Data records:
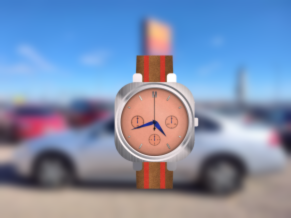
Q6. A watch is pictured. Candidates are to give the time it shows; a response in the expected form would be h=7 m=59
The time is h=4 m=42
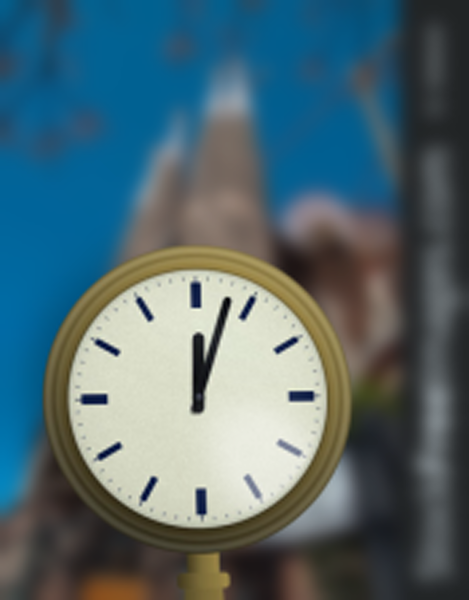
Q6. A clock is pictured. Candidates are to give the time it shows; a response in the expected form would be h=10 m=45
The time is h=12 m=3
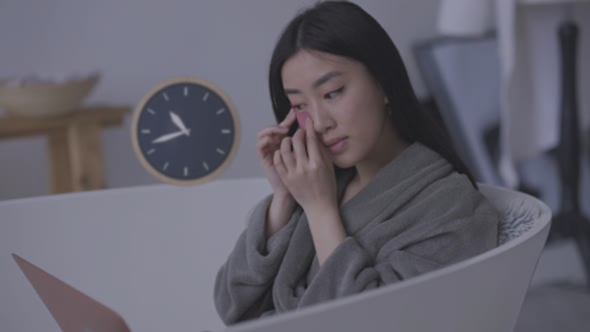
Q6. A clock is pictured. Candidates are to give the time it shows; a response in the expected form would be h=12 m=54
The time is h=10 m=42
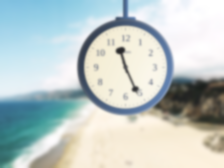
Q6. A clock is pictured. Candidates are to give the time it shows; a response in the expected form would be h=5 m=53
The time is h=11 m=26
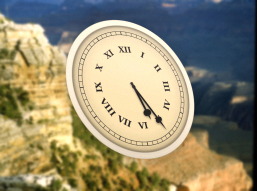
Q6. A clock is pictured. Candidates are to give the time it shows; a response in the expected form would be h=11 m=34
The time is h=5 m=25
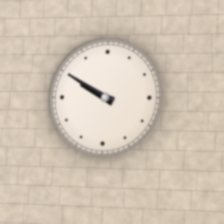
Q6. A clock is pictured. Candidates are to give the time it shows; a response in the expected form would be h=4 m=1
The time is h=9 m=50
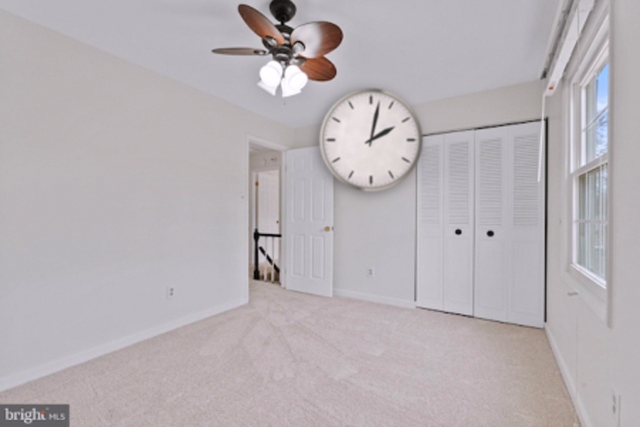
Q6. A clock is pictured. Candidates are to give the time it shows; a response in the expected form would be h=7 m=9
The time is h=2 m=2
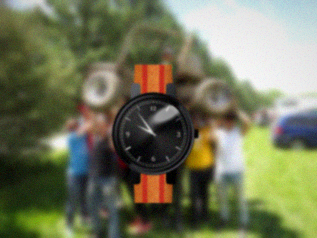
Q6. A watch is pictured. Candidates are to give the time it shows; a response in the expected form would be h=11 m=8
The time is h=9 m=54
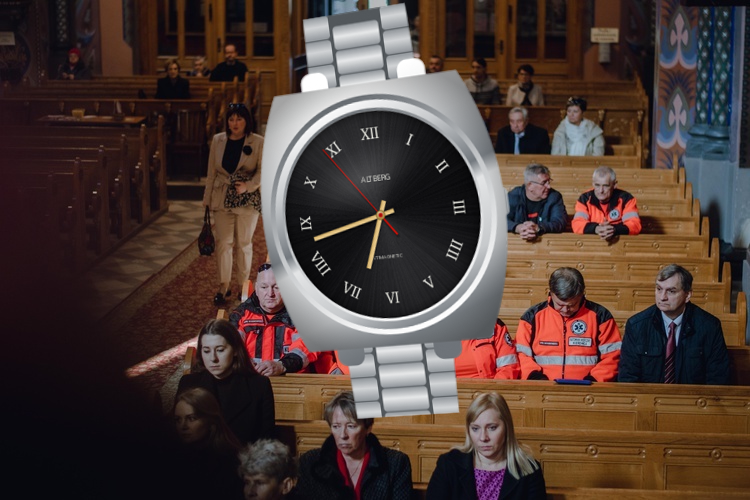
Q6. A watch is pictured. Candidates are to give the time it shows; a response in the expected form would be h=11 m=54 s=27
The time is h=6 m=42 s=54
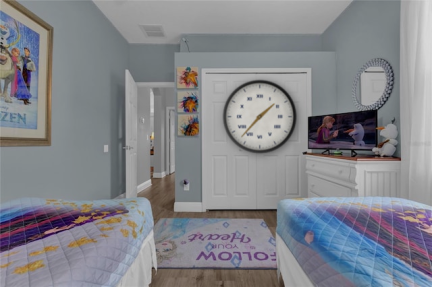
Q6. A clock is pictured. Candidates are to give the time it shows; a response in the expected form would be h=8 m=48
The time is h=1 m=37
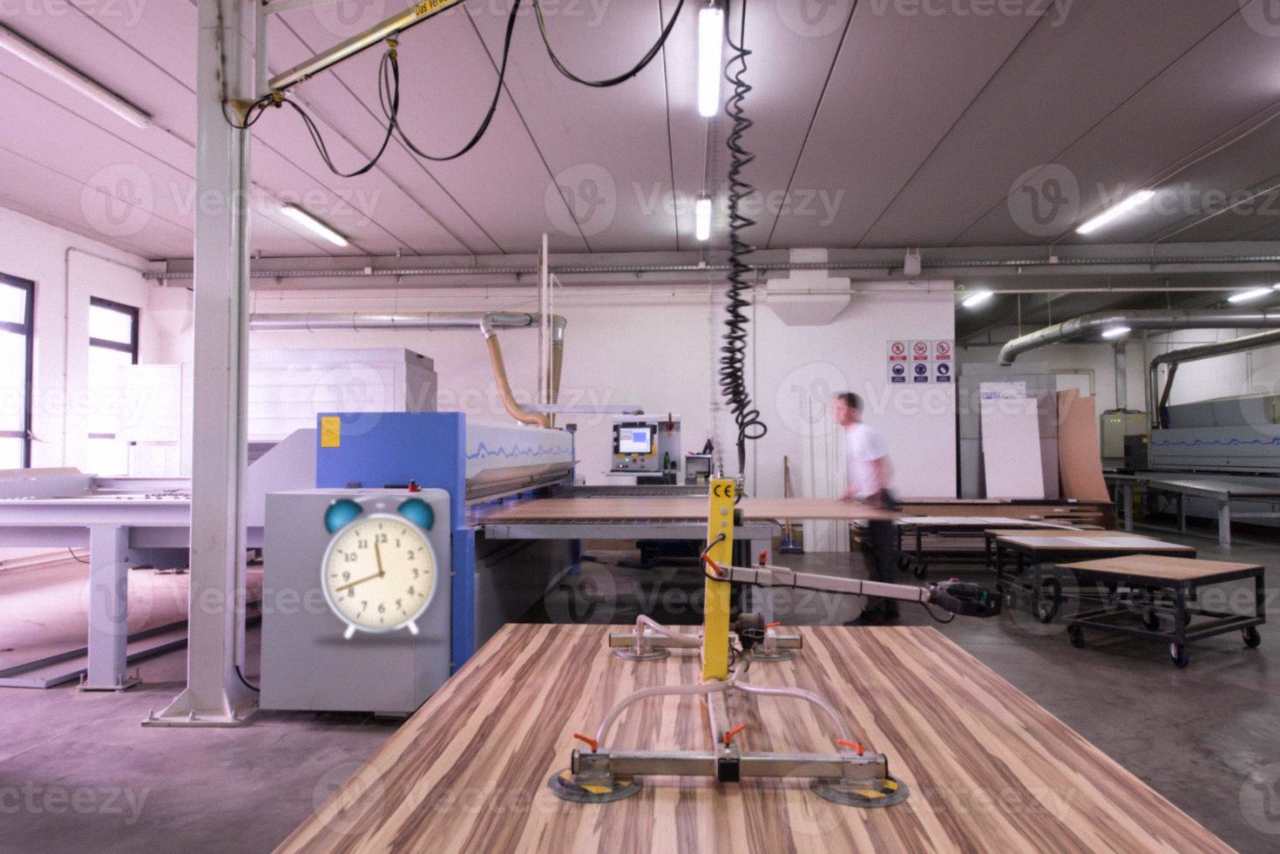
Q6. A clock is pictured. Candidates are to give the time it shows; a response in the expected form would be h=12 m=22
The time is h=11 m=42
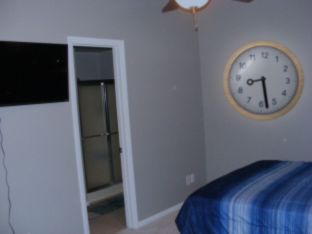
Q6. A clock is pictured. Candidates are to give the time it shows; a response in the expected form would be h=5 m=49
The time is h=8 m=28
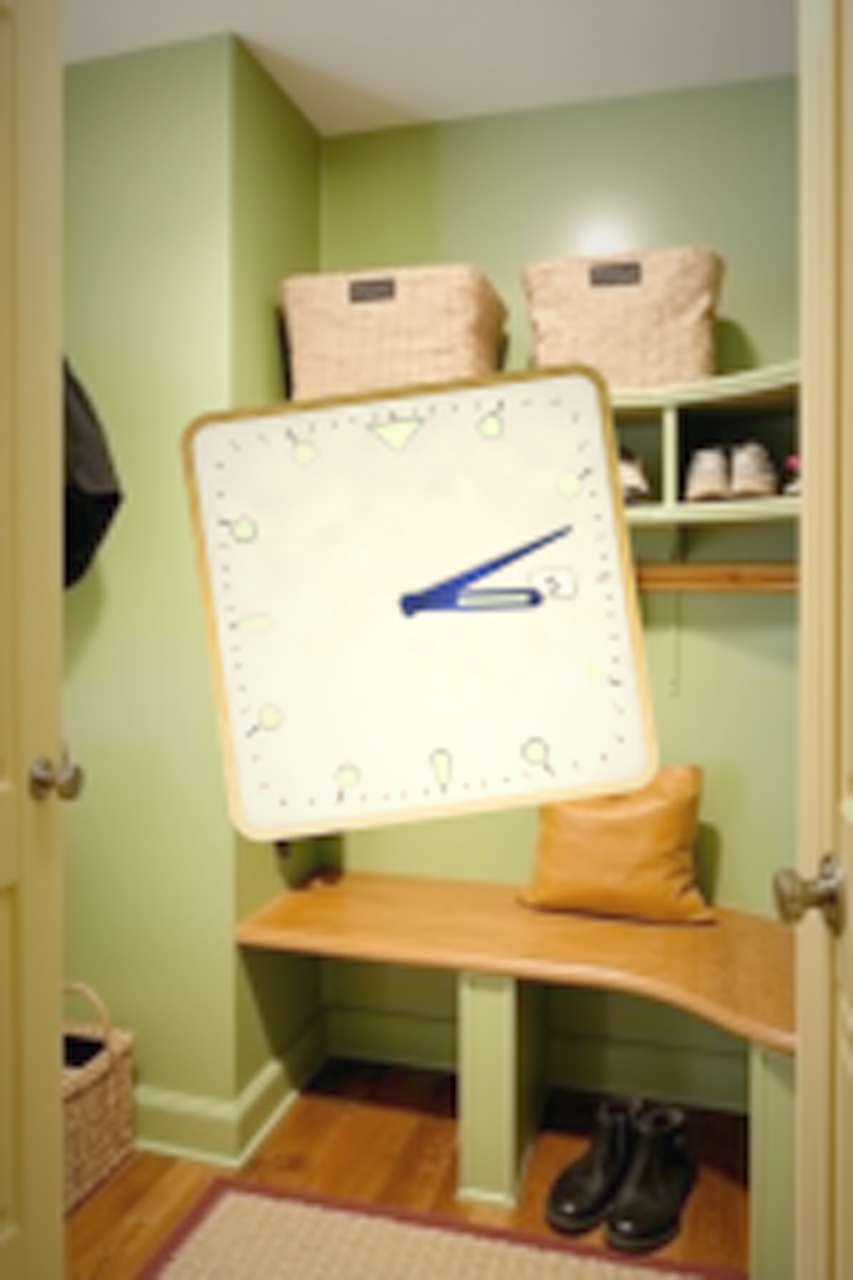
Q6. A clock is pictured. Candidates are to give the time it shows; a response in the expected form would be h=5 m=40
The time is h=3 m=12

EXERCISE OBJECTIVE:
Duplicate every line of the material above, character for character, omitting the pictures.

THE REPLY:
Q6. A watch is pictured. Candidates are to give the time it shows; a response in the expected form would be h=7 m=59
The time is h=4 m=42
Q6. A clock is pictured. Candidates are to give the time it shows; a response in the expected form would be h=10 m=45
The time is h=12 m=3
Q6. A clock is pictured. Candidates are to give the time it shows; a response in the expected form would be h=12 m=54
The time is h=10 m=42
Q6. A clock is pictured. Candidates are to give the time it shows; a response in the expected form would be h=5 m=53
The time is h=11 m=26
Q6. A clock is pictured. Candidates are to give the time it shows; a response in the expected form would be h=11 m=34
The time is h=5 m=25
Q6. A clock is pictured. Candidates are to give the time it shows; a response in the expected form would be h=4 m=1
The time is h=9 m=50
Q6. A clock is pictured. Candidates are to give the time it shows; a response in the expected form would be h=7 m=9
The time is h=2 m=2
Q6. A watch is pictured. Candidates are to give the time it shows; a response in the expected form would be h=11 m=8
The time is h=9 m=54
Q6. A watch is pictured. Candidates are to give the time it shows; a response in the expected form would be h=11 m=54 s=27
The time is h=6 m=42 s=54
Q6. A clock is pictured. Candidates are to give the time it shows; a response in the expected form would be h=8 m=48
The time is h=1 m=37
Q6. A clock is pictured. Candidates are to give the time it shows; a response in the expected form would be h=12 m=22
The time is h=11 m=42
Q6. A clock is pictured. Candidates are to give the time it shows; a response in the expected form would be h=5 m=49
The time is h=8 m=28
Q6. A clock is pictured. Candidates are to give the time it shows; a response in the expected form would be h=5 m=40
The time is h=3 m=12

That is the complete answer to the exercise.